Given entries START

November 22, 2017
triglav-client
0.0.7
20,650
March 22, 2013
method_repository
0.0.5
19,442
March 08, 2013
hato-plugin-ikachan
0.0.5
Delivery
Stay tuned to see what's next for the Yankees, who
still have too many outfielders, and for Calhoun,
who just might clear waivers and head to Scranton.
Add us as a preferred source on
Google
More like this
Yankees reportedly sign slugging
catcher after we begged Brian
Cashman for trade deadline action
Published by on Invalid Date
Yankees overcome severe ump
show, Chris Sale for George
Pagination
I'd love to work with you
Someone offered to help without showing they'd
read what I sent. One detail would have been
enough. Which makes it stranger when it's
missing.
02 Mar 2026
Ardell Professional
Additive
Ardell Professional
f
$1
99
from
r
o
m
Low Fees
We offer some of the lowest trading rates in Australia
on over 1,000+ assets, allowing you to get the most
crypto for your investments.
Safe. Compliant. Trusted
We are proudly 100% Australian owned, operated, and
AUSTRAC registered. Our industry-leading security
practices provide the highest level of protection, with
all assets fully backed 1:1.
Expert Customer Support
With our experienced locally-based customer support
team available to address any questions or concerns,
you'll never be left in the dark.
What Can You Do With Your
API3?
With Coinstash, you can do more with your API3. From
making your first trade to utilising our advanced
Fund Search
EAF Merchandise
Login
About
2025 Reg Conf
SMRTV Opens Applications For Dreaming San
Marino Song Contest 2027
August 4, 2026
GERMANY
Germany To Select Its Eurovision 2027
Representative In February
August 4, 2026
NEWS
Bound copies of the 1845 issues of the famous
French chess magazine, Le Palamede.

Given entries END

== What the task asks ==
None of the records may be skipped; each is to be repeated exactly.

== Result for this task ==
November 22, 2017
triglav-client
0.0.7
20,650
March 22, 2013
method_repository
0.0.5
19,442
March 08, 2013
hato-plugin-ikachan
0.0.5
Delivery
Stay tuned to see what's next for the Yankees, who
still have too many outfielders, and for Calhoun,
who just might clear waivers and head to Scranton.
Add us as a preferred source on
Google
More like this
Yankees reportedly sign slugging
catcher after we begged Brian
Cashman for trade deadline action
Published by on Invalid Date
Yankees overcome severe ump
show, Chris Sale for George
Pagination
I'd love to work with you
Someone offered to help without showing they'd
read what I sent. One detail would have been
enough. Which makes it stranger when it's
missing.
02 Mar 2026
Ardell Professional
Additive
Ardell Professional
f
$1
99
from
r
o
m
Low Fees
We offer some of the lowest trading rates in Australia
on over 1,000+ assets, allowing you to get the most
crypto for your investments.
Safe. Compliant. Trusted
We are proudly 100% Australian owned, operated, and
AUSTRAC registered. Our industry-leading security
practices provide the highest level of protection, with
all assets fully backed 1:1.
Expert Customer Support
With our experienced locally-based customer support
team available to address any questions or concerns,
you'll never be left in the dark.
What Can You Do With Your
API3?
With Coinstash, you can do more with your API3. From
making your first trade to utilising our advanced
Fund Search
EAF Merchandise
Login
About
2025 Reg Conf
SMRTV Opens Applications For Dreaming San
Marino Song Contest 2027
August 4, 2026
GERMANY
Germany To Select Its Eurovision 2027
Representative In February
August 4, 2026
NEWS
Bound copies of the 1845 issues of the famous
French chess magazine, Le Palamede.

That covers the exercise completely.